**WHAT NEEDS TO BE DONE:** Return the lines between the one containing "las que el temblor fue sentido no hubo ningún" and the one containing "En este caso tampoco fue sentido.", inclusive, repeating them exactly.

(Source data)
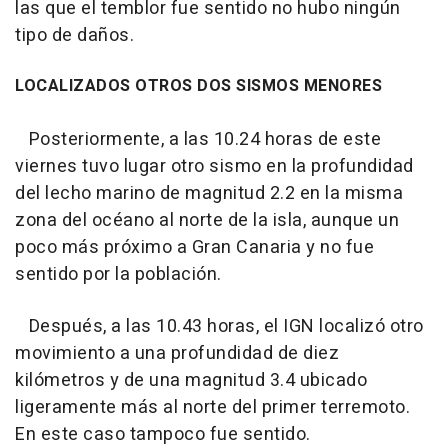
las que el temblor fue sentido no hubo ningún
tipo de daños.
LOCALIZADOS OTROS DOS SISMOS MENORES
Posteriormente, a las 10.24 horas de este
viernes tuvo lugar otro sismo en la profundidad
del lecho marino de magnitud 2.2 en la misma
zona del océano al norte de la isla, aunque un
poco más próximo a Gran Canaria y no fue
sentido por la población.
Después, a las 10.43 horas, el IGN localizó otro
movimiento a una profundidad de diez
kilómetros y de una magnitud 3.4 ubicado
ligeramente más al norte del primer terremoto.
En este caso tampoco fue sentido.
...
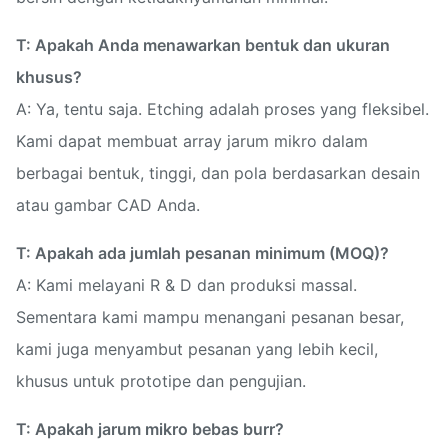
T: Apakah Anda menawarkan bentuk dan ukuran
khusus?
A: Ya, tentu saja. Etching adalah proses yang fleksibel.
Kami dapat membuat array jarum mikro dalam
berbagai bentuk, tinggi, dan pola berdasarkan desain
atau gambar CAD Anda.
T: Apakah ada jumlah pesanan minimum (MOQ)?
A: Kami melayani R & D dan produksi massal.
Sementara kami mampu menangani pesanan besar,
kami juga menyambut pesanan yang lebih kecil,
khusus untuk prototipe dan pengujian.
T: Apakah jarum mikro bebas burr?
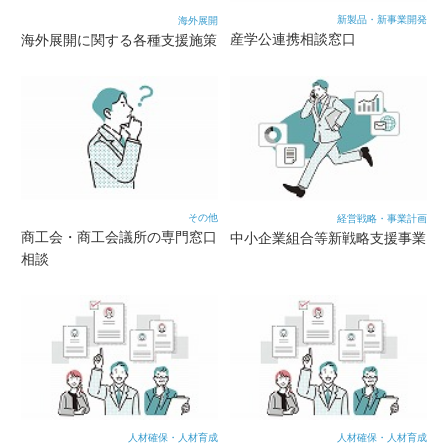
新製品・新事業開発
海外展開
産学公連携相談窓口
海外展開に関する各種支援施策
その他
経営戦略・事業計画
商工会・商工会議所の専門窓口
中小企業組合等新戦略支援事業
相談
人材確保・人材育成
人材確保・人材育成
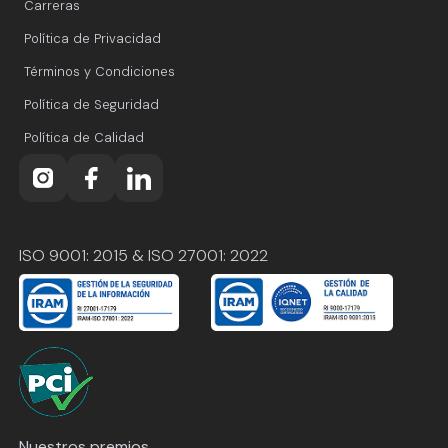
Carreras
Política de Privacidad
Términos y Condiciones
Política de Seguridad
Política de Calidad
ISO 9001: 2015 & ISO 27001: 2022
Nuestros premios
==
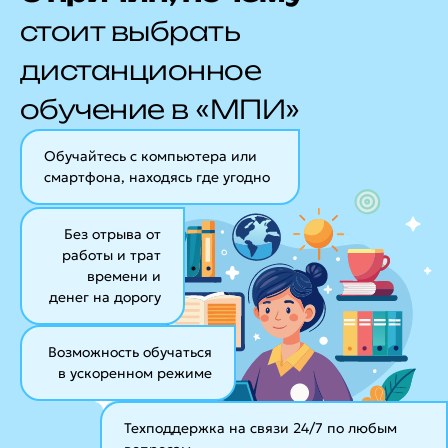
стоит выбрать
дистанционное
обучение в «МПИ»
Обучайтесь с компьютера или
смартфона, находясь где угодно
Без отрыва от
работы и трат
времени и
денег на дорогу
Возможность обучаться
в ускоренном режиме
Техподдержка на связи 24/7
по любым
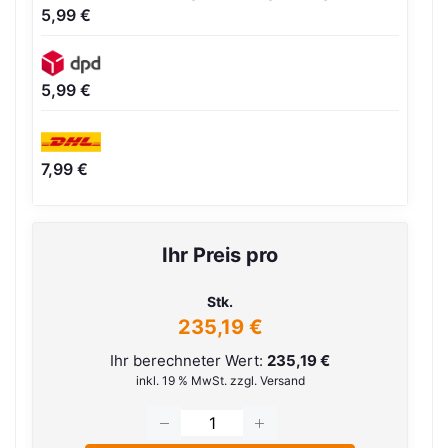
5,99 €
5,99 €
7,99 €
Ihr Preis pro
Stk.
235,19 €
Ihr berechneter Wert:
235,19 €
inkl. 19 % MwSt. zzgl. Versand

**ANSWER FOR THIS EXERCISE:**
las que el temblor fue sentido no hubo ningún
tipo de daños.
LOCALIZADOS OTROS DOS SISMOS MENORES
Posteriormente, a las 10.24 horas de este
viernes tuvo lugar otro sismo en la profundidad
del lecho marino de magnitud 2.2 en la misma
zona del océano al norte de la isla, aunque un
poco más próximo a Gran Canaria y no fue
sentido por la población.
Después, a las 10.43 horas, el IGN localizó otro
movimiento a una profundidad de diez
kilómetros y de una magnitud 3.4 ubicado
ligeramente más al norte del primer terremoto.
En este caso tampoco fue sentido.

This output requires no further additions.